The data that support the findings of this study are available from the Department of Primary Care at Hamburg University Medical Center. Restrictions apply to the availability of these data which were used under license for the current study, and so are not publicly available. However, data are available from the authors upon reasonable request and with permission of the Hamburg Authority of Health and Consumer Protection.

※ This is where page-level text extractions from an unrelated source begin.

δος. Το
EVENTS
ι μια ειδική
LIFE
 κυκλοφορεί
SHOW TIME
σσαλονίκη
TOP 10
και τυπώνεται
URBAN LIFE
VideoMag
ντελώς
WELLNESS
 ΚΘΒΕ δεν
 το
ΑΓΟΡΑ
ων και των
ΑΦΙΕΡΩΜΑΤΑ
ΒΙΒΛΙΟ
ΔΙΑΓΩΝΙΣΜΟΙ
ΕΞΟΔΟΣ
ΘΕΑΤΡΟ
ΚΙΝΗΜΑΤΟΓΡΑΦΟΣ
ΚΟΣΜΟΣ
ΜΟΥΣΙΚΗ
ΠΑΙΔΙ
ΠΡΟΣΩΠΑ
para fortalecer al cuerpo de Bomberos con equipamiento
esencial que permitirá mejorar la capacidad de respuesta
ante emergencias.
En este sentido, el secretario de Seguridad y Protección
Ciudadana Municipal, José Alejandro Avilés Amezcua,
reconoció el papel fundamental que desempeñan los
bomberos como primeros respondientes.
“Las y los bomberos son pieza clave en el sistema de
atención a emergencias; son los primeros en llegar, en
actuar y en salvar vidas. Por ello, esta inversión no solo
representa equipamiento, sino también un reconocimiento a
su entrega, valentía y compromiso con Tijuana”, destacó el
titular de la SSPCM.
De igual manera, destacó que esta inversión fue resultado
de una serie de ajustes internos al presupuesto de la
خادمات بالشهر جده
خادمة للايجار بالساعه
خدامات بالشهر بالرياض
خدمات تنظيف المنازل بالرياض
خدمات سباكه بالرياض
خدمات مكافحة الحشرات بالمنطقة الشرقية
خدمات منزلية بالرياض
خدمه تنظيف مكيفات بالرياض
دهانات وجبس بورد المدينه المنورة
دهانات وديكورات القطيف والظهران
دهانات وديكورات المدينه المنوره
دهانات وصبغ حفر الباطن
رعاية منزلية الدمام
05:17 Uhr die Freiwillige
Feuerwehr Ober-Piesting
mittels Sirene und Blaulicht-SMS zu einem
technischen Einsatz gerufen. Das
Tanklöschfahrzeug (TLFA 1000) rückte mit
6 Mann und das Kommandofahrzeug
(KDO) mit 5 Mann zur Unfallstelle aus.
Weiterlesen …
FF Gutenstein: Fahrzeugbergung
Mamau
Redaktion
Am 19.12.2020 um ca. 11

Ethics Approval and Informed Consent

For this analysis we used data from the Hamburg Diabetes Prevention Survey which were collected between December 2017 and March 2018. The informed consent to participate was verbally obtained as the survey was conducted by using telephone interviews, and the data were collected in anonymized form. The use of the survey data for our study was approved by the “Local Psychological Ethics Committee at the Center for Psychosocial Medicine of the University Medical Center Hamburg-Eppendorf” on July 24th 2019 (Approval-No. LPEK-0057). We confirm that our study complies with the Declaration of Helsinki.

Author Contributions

All authors made a significant contribution to the work reported, whether that is in the conception, study design, execution, acquisition of data, analysis and interpretation, or in all these areas; took part in drafting, revising or critically reviewing the article; gave final approval of the version to be published; have agreed on the journal to which the article has been submitted; and agree to be accountable for all aspects of the work.

Disclosure

Prof. Dr. Martin Scherer reports A+ Videoclinic GmbH; M. Scherer is Partner and Medical Director President of the German College of General Practitioners and Family Physicans (DEGAM). The authors declare that they have no competing interests.

Additional information

Funding

The HDPS study was supported by the Hamburg Authority for work, health, social affairs, family and integration. The funding body participated in the study design, but had no role in collection, analysis, and interpretation of data and in writing the manuscript.